Architecture offices Palma and Hanghar have inserted a "playful sequence of rooms" made from thermal bricks into an empty passageway that leads to a monumental chimney in Spain.
Called Types of Spaces, the project was a temporary installation commissioned as part of last month's Concéntrico design and architecture festival in the city of Logroño in northern Spain's Rioja province.
Mexico City practice Palma collaborated with Spanish firm Hanghar to create Types of Spaces, which was located within an unused public passageway that leads to the site of Fábrica de Tabacos, an old tobacco factory.
The installation comprised a series of geometric open-air spaces built from naturally terracotta-coloured thermal clay bricks, which the designers described as "an ephemeral and playful sequence of rooms."
Arranged on a surface of discarded brick chips, the "rooms" provided an immersive gateway to a similarly-coloured red brick chimney that is located at the end of the passageway.
"When we were invited to participate in the festival, we were presented with several possible locations across the whole city to choose from," Palma architect Diego Escamilla told Dezeen.
"The passageway wasn’t even presented in the first meetings by the organisers because they thought we might not be really interested in it," Escamilla added.
"In the end, it was the perfect site for us.

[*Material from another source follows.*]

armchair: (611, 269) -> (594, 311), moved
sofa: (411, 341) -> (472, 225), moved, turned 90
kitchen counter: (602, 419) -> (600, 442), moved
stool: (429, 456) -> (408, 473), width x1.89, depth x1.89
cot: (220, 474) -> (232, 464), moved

A discreet part of the city that could easily go unnoticed at first, but could awaken the curiosity of visitors and invite them to go through it."
While the chimney is a remaining symbol of Fábrica de Tabacos, the factory is no longer in use. Today, its site is split between the Regional Parliament of La Rioja and a public library.

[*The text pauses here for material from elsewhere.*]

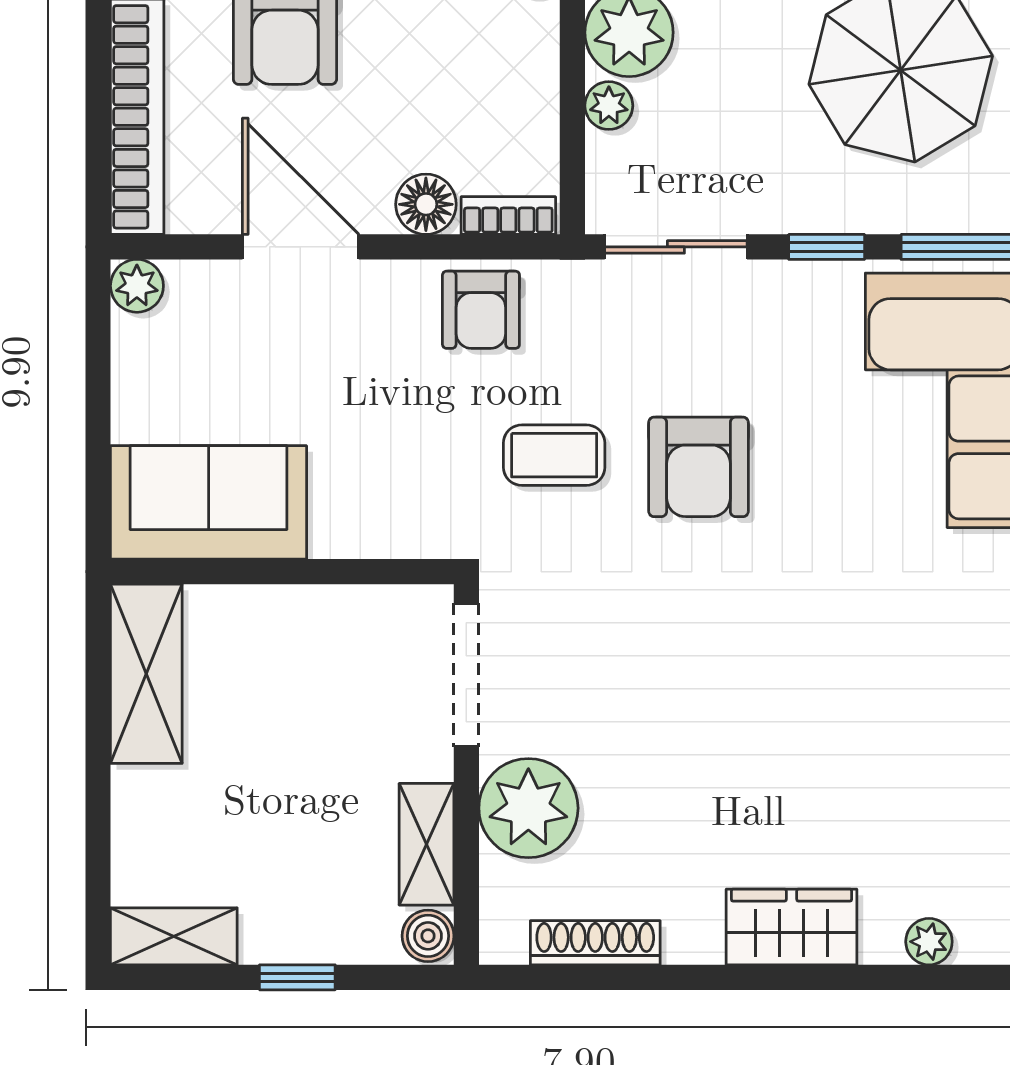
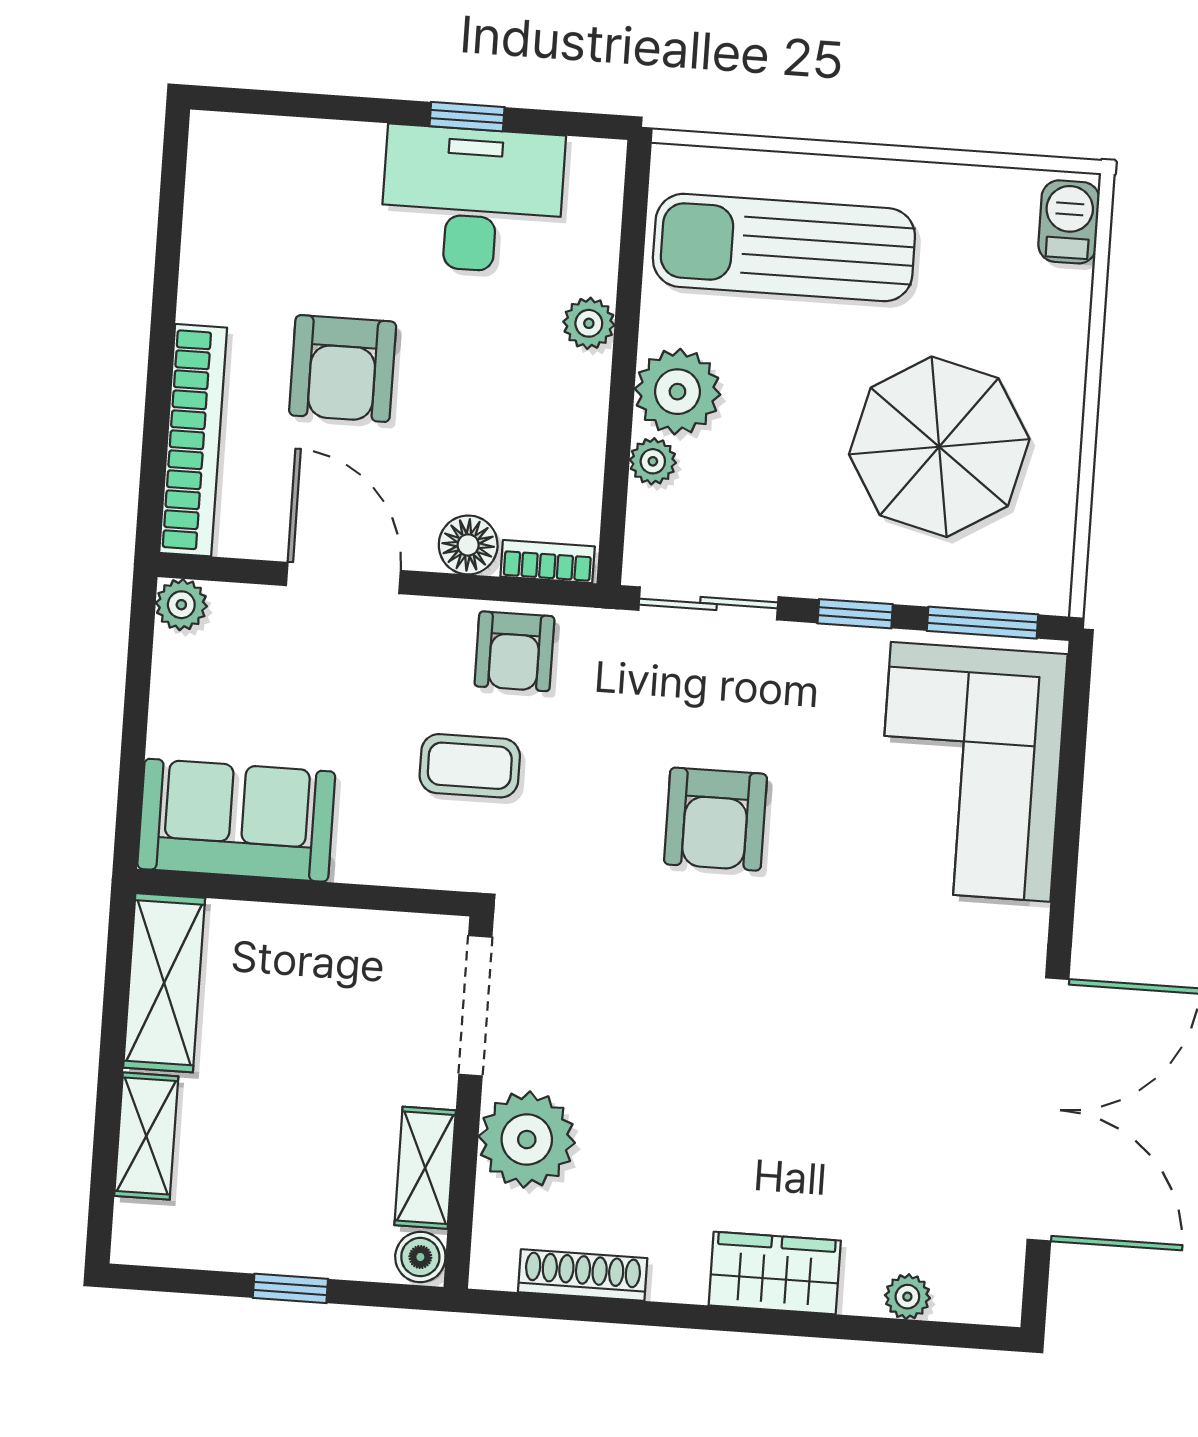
coffee table: (554, 455) -> (470, 766), moved
shelving: (174, 936) -> (146, 1136), moved, turned 90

"The project took inspiration from both the site and the material we built it from," explained Palma architect Ilse Cárdenas.
"The starting point for the design was to divide the long passage into a series of concatenated 3.6-metre square rooms in order to form a spatial procession of corridors and rooms of a domestic character in an attempt to reconstruct the void of the passage," added Hanghar architect Eduardo Mediero.
Using 30-by-30-centimetre bricks, the architects say that they took advantage of the bricks' interlocking system, only using minimal mortar reinforcement to secure them in place in order to ensure their reuse once the installation was dismantled.
Palma and Hanghar sourced the bricks from Cerámica Sampedro, a factory in Spain that accepted the bricks back after Concéntrico.
"Our main objective with the project was to not generate waste or trash by buying new materials, which usually happens with many ephemeral projects," said Cárdenas.
"With brick as the main element, we decided to not use anything else, and build the whole pavilion with it. We think it creates a really nice dialogue with the chimney," concluded Mediero.
Other recently designed playful installations include a colourful Lego laundrette constructed in London as a place for children to play by Yinka Ilori.
The photography is by Luis Díaz Díaz.